=== Your objective ===
Find every line below where the word "done" occurs, then give how many you found and nothing else.

-------- Records for processing

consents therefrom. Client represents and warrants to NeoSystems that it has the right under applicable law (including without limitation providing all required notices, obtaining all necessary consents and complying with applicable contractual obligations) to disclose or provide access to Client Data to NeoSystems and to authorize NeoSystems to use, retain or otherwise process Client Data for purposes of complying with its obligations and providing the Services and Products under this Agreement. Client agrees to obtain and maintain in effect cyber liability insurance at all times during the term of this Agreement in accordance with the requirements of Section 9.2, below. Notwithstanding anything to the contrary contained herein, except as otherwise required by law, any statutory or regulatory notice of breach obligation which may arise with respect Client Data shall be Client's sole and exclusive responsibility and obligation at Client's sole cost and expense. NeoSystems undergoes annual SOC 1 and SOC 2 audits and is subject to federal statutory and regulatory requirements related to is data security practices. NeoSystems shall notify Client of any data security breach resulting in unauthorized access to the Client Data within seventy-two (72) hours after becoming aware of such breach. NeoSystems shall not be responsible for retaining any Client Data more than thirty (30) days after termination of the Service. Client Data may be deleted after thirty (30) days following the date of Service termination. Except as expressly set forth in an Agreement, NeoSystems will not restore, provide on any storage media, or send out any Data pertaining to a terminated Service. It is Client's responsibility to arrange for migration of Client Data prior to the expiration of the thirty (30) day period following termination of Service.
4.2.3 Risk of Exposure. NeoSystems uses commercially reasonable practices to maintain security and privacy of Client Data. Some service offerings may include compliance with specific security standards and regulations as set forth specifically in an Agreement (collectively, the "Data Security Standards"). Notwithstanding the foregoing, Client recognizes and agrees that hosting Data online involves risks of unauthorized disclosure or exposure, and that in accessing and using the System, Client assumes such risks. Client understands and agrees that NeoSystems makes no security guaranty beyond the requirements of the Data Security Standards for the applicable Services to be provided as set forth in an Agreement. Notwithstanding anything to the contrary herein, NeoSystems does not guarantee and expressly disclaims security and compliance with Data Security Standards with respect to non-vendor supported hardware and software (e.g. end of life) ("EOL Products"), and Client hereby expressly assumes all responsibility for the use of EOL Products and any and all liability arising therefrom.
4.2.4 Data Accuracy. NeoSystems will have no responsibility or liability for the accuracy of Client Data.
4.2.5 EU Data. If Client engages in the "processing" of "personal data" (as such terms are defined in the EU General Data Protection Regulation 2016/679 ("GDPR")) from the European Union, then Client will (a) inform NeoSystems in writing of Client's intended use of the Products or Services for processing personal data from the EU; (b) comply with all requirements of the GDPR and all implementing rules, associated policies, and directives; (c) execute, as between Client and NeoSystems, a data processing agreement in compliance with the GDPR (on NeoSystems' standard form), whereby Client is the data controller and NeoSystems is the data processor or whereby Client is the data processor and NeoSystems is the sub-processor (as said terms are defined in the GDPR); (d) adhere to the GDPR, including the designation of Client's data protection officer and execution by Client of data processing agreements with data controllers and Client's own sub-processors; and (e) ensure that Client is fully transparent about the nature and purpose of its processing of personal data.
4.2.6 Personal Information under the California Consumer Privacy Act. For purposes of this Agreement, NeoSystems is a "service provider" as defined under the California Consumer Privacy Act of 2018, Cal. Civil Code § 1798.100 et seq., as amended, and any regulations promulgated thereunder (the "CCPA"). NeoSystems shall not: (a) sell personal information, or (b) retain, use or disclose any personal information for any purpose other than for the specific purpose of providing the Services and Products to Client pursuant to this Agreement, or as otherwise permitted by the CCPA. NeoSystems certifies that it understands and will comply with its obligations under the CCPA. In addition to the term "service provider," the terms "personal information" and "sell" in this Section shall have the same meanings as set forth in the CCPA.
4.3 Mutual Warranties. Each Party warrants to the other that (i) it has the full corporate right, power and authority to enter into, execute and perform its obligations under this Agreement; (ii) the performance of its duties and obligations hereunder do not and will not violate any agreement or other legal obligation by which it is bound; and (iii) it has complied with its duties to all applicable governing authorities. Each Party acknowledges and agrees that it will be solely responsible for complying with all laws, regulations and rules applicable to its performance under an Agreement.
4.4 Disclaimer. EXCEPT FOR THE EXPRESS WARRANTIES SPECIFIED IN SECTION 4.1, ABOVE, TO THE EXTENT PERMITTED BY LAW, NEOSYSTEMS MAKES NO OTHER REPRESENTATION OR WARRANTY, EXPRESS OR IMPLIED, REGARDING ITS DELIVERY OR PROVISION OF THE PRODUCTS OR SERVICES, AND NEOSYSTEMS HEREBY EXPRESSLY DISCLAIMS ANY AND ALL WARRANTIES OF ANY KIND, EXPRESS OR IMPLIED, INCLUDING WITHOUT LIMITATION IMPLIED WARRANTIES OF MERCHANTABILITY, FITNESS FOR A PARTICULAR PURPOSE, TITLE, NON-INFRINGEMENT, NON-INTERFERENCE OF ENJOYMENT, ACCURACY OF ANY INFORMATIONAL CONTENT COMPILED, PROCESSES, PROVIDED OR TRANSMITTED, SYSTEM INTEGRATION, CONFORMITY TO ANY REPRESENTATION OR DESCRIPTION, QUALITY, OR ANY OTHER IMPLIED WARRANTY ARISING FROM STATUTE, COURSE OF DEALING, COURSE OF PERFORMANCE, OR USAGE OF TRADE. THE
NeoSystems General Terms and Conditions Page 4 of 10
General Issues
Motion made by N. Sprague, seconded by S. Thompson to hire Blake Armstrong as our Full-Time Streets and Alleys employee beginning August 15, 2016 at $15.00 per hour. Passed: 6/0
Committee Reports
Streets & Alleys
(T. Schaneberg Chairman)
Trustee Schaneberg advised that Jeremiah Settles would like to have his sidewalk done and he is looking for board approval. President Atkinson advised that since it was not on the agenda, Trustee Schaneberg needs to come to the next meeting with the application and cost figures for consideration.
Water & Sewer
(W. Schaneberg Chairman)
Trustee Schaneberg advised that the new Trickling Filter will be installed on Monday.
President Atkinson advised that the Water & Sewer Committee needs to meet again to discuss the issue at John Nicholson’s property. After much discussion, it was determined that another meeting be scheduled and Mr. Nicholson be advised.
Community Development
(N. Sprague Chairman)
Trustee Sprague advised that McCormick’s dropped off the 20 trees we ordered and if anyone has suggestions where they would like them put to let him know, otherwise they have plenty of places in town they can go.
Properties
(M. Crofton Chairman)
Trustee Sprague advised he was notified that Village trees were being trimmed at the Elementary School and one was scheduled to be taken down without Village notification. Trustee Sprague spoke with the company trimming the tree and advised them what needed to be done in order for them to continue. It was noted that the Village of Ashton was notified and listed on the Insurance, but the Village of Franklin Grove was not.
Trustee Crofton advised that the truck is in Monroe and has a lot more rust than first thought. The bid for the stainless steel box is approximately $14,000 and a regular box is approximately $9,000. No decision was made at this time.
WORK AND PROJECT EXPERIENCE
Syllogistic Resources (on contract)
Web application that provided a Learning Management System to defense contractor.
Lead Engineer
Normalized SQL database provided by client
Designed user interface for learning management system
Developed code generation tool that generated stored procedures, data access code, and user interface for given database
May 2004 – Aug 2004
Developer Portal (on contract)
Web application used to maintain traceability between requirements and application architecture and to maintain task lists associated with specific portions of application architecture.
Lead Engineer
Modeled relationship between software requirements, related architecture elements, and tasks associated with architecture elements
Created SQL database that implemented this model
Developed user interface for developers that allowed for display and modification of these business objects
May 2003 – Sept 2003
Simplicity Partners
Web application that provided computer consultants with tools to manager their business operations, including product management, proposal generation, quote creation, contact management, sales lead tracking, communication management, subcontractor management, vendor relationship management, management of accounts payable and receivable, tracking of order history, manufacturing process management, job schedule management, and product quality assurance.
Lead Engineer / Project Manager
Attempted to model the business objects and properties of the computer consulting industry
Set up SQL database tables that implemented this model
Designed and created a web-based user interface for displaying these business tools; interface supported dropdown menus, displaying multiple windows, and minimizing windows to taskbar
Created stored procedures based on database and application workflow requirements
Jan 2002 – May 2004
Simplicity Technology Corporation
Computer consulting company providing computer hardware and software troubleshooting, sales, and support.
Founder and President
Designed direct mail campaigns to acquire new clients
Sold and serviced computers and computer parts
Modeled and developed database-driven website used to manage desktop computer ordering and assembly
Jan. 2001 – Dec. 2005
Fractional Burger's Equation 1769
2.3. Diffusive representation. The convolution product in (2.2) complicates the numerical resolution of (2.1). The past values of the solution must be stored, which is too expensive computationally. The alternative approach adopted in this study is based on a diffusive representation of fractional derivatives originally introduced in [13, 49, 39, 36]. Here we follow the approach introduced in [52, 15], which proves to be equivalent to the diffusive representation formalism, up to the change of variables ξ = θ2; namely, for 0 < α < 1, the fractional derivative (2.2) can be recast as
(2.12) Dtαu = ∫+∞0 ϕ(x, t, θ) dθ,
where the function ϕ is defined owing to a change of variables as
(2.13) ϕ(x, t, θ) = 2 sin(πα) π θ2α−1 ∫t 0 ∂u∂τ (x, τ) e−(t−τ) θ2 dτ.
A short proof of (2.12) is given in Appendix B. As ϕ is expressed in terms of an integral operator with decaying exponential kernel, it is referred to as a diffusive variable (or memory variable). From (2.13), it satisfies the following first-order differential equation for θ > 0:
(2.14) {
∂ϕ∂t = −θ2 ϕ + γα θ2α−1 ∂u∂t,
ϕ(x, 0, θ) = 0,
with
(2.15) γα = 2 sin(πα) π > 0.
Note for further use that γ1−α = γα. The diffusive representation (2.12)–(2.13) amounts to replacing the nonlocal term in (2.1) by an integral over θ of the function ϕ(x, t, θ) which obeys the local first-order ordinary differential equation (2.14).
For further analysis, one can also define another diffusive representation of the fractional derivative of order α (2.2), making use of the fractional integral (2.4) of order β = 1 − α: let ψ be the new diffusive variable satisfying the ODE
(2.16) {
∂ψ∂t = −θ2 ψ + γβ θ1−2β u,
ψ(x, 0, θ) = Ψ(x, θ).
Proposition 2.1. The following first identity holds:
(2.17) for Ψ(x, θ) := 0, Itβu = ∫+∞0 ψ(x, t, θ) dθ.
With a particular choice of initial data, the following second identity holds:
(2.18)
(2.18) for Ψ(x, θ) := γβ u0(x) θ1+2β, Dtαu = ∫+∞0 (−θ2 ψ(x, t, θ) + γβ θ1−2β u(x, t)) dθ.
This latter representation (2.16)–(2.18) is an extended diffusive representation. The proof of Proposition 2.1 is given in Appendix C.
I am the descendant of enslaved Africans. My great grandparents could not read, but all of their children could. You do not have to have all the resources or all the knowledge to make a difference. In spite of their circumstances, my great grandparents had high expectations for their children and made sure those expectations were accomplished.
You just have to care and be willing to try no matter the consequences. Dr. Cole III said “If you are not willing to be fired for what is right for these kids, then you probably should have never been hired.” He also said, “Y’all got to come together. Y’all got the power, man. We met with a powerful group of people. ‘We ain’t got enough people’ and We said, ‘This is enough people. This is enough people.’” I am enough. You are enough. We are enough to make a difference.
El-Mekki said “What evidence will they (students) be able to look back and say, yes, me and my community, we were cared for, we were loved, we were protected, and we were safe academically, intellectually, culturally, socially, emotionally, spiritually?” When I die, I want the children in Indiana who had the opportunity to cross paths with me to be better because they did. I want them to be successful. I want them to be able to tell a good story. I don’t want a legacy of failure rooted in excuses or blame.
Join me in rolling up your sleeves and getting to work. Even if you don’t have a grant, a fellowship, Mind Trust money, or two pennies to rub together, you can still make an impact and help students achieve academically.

----------------

=== Response box ===
2